Short task 1:
In the F.E.A.R. preview, what does the acronym F.E.A.R. stand for?

Excerpt:
········

F.E.A.R. Preview

The name may not sound too original, but what really stands out here is Monolith’s track record of developing amazing action titles. With previous titles like Tron 2.0 and the No One Lives Forever series, we always expect a lot out of Monolith when they’re put onto a new project. So of course our hopes are very high for their new upcoming action title, F.E.A.R. Not only does F.E.A.R. look interesting, but it has Monolith’s unique style added to it which could just give it the needed edge to succeed in this overcrowded genre.

F.E.A.R. is an acronym that stands for First Encounter Assault Recon. We definitely like the abbreviated version better. Either way F.E.A.R. is not the typical FPS coming out of Monolith. Monolith always tends to throw some humor into their titles, but F.E.A.R. seems more serious than anything. As the name implies the storyline of F.E.A.R. is designed to be as creepy and mysterious as possible.

The single-player story revolves around a paramilitary force that infiltrates a large aerospace compound taking hostages but with no demands. The government responds by sending in special forces, but they soon lose contact with them. The live footage that they receive back shows a eerie little girl walking down the hallways towards the soldiers. As she slowly walks closer the limbs are torn from the soldiers bodies as they fall lifeless to the ground. As a team member in a special task force it’s up to you to figure out what’s going on and how to stop it. The story seems very intriguing, and we can’t wait to learn more. Unfortunately that’ll have to wait until our full review is up, because we’re not here right now to talk about the single-player.

········

Input rows:
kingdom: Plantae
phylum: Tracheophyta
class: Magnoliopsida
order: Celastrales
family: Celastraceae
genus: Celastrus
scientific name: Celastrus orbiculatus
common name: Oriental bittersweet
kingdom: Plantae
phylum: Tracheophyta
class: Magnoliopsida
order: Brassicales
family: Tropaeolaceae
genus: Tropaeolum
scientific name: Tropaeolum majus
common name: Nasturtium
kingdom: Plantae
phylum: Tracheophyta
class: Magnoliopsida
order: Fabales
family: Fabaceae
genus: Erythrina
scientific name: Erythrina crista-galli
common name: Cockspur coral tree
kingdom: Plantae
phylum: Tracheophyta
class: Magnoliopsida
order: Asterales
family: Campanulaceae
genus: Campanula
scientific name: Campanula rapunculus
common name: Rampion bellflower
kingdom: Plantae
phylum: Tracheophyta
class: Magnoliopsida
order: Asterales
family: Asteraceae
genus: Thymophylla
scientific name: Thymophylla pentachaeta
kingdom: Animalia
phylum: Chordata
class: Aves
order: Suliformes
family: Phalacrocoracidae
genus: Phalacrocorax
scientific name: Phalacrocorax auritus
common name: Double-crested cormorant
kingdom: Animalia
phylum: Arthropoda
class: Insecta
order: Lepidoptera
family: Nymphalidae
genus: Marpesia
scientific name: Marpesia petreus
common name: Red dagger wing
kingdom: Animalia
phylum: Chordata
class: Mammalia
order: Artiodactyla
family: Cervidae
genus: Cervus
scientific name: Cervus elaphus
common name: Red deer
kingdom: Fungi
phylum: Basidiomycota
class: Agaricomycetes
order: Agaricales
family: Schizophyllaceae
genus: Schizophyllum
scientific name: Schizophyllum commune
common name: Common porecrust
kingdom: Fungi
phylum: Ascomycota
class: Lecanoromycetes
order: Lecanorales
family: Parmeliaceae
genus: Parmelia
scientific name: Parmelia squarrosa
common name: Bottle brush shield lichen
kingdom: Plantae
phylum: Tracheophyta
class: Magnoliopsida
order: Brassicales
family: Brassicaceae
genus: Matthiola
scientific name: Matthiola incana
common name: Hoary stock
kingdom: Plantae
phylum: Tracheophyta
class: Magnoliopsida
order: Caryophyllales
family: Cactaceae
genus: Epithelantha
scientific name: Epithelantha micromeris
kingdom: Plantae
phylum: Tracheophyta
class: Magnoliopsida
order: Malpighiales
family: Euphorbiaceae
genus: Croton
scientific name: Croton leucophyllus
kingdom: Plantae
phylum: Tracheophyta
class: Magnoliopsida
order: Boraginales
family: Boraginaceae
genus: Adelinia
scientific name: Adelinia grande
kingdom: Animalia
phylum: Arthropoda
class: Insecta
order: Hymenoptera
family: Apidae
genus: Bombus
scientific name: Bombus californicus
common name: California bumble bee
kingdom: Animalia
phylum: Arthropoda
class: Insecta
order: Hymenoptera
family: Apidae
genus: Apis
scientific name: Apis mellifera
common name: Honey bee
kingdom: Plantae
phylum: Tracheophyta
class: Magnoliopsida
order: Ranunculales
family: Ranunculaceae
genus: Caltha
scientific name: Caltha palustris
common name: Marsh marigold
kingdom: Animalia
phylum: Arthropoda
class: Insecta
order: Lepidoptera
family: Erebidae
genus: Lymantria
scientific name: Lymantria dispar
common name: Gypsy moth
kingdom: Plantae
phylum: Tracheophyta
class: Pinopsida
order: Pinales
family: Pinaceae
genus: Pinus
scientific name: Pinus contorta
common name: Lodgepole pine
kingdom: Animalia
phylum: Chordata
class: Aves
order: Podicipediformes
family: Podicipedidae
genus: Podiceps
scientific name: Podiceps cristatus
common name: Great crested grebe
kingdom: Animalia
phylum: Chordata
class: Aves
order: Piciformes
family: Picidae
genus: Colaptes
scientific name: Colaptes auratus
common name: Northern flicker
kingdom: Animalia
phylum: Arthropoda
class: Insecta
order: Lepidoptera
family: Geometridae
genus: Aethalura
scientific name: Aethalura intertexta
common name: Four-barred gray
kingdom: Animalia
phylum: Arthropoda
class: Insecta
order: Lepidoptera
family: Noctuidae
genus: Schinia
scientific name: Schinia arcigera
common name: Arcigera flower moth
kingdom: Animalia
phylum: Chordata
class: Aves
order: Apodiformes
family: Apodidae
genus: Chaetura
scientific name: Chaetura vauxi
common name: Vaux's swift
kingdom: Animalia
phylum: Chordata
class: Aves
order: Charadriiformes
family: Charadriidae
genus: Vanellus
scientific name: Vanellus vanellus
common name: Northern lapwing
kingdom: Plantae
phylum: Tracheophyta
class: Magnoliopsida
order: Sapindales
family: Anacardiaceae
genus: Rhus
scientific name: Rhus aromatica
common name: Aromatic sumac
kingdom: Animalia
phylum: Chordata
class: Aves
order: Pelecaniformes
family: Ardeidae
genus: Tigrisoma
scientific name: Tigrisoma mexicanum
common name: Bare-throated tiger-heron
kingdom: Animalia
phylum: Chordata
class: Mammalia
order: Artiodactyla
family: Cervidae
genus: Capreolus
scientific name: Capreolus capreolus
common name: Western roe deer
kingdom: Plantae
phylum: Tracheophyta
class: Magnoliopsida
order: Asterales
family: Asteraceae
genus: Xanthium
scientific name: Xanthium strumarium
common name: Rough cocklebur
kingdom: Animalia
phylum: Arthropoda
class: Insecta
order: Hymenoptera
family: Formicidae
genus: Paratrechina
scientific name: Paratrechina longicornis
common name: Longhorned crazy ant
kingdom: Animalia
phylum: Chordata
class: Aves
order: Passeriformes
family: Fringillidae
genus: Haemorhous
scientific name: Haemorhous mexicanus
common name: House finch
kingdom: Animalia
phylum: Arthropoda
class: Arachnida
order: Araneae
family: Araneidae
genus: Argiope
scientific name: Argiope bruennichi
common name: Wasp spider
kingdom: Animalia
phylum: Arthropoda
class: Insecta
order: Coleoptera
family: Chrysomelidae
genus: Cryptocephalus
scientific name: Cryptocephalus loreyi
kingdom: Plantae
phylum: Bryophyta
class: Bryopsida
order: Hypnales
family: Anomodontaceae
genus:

········

Short task 2:
Reproduce only the part of the records that opens with the line containing "scientific name: Capreolus capreolus" and closes with the line containing "common name: Rough cocklebur". Substitute "division" for "phylum" and leave everything else unchanged.

Task output 1:
First Encounter Assault Recon

Task output 2:
scientific name: Capreolus capreolus
common name: Western roe deer
kingdom: Plantae
division: Tracheophyta
class: Magnoliopsida
order: Asterales
family: Asteraceae
genus: Xanthium
scientific name: Xanthium strumarium
common name: Rough cocklebur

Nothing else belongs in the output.